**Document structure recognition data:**
----------------

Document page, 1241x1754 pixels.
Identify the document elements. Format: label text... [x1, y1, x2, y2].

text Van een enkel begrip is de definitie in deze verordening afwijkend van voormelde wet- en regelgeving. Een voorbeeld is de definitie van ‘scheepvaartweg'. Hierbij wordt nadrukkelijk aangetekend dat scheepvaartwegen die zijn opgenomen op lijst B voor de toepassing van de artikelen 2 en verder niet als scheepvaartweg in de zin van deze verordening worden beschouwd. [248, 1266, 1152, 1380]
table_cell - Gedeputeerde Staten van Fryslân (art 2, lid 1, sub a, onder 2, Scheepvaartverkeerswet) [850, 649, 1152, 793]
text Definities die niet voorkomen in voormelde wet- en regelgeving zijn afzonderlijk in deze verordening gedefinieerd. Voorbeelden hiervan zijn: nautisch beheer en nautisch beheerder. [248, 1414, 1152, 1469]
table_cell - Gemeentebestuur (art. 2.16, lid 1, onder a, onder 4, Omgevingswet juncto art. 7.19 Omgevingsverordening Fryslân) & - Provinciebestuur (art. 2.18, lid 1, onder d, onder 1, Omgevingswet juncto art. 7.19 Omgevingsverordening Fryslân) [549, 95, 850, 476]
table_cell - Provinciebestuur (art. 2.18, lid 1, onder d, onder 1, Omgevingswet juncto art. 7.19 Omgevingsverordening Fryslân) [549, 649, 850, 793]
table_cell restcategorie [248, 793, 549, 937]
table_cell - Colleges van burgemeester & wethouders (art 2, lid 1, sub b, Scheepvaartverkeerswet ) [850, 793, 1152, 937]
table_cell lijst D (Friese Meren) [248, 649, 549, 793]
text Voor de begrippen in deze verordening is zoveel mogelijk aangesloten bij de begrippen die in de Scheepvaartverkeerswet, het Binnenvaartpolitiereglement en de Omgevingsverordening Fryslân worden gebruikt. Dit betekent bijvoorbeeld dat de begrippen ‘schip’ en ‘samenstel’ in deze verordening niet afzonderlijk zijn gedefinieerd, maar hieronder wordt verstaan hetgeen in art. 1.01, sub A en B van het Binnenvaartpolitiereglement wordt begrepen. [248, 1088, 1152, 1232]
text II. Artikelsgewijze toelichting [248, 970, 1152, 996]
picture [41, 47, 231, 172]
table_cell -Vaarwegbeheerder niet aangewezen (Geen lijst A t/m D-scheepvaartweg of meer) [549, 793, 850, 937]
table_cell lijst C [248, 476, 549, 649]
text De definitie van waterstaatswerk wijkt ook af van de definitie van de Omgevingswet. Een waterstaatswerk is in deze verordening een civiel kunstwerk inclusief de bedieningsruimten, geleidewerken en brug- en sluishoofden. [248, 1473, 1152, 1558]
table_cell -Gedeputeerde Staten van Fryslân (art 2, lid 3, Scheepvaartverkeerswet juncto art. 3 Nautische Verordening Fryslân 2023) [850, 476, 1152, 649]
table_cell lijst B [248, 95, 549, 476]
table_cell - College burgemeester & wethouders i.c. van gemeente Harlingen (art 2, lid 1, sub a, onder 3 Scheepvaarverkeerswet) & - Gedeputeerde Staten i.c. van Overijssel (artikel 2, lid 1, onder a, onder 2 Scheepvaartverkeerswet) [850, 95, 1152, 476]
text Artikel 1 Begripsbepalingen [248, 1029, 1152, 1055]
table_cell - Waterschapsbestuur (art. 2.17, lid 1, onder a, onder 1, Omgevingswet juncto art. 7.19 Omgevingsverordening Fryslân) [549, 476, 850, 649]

----------------

**WHAT TO PRODUCE:**
Every single line in the records above must be written out exactly.

**TASK RESPONSE:**
Document page, 1241x1754 pixels.
Identify the document elements. Format: label text... [x1, y1, x2, y2].

text Van een enkel begrip is de definitie in deze verordening afwijkend van voormelde wet- en regelgeving. Een voorbeeld is de definitie van ‘scheepvaartweg'. Hierbij wordt nadrukkelijk aangetekend dat scheepvaartwegen die zijn opgenomen op lijst B voor de toepassing van de artikelen 2 en verder niet als scheepvaartweg in de zin van deze verordening worden beschouwd. [248, 1266, 1152, 1380]
table_cell - Gedeputeerde Staten van Fryslân (art 2, lid 1, sub a, onder 2, Scheepvaartverkeerswet) [850, 649, 1152, 793]
text Definities die niet voorkomen in voormelde wet- en regelgeving zijn afzonderlijk in deze verordening gedefinieerd. Voorbeelden hiervan zijn: nautisch beheer en nautisch beheerder. [248, 1414, 1152, 1469]
table_cell - Gemeentebestuur (art. 2.16, lid 1, onder a, onder 4, Omgevingswet juncto art. 7.19 Omgevingsverordening Fryslân) & - Provinciebestuur (art. 2.18, lid 1, onder d, onder 1, Omgevingswet juncto art. 7.19 Omgevingsverordening Fryslân) [549, 95, 850, 476]
table_cell - Provinciebestuur (art. 2.18, lid 1, onder d, onder 1, Omgevingswet juncto art. 7.19 Omgevingsverordening Fryslân) [549, 649, 850, 793]
table_cell restcategorie [248, 793, 549, 937]
table_cell - Colleges van burgemeester & wethouders (art 2, lid 1, sub b, Scheepvaartverkeerswet ) [850, 793, 1152, 937]
table_cell lijst D (Friese Meren) [248, 649, 549, 793]
text Voor de begrippen in deze verordening is zoveel mogelijk aangesloten bij de begrippen die in de Scheepvaartverkeerswet, het Binnenvaartpolitiereglement en de Omgevingsverordening Fryslân worden gebruikt. Dit betekent bijvoorbeeld dat de begrippen ‘schip’ en ‘samenstel’ in deze verordening niet afzonderlijk zijn gedefinieerd, maar hieronder wordt verstaan hetgeen in art. 1.01, sub A en B van het Binnenvaartpolitiereglement wordt begrepen. [248, 1088, 1152, 1232]
text II. Artikelsgewijze toelichting [248, 970, 1152, 996]
picture [41, 47, 231, 172]
table_cell -Vaarwegbeheerder niet aangewezen (Geen lijst A t/m D-scheepvaartweg of meer) [549, 793, 850, 937]
table_cell lijst C [248, 476, 549, 649]
text De definitie van waterstaatswerk wijkt ook af van de definitie van de Omgevingswet. Een waterstaatswerk is in deze verordening een civiel kunstwerk inclusief de bedieningsruimten, geleidewerken en brug- en sluishoofden. [248, 1473, 1152, 1558]
table_cell -Gedeputeerde Staten van Fryslân (art 2, lid 3, Scheepvaartverkeerswet juncto art. 3 Nautische Verordening Fryslân 2023) [850, 476, 1152, 649]
table_cell lijst B [248, 95, 549, 476]
table_cell - College burgemeester & wethouders i.c. van gemeente Harlingen (art 2, lid 1, sub a, onder 3 Scheepvaarverkeerswet) & - Gedeputeerde Staten i.c. van Overijssel (artikel 2, lid 1, onder a, onder 2 Scheepvaartverkeerswet) [850, 95, 1152, 476]
text Artikel 1 Begripsbepalingen [248, 1029, 1152, 1055]
table_cell - Waterschapsbestuur (art. 2.17, lid 1, onder a, onder 1, Omgevingswet juncto art. 7.19 Omgevingsverordening Fryslân) [549, 476, 850, 649]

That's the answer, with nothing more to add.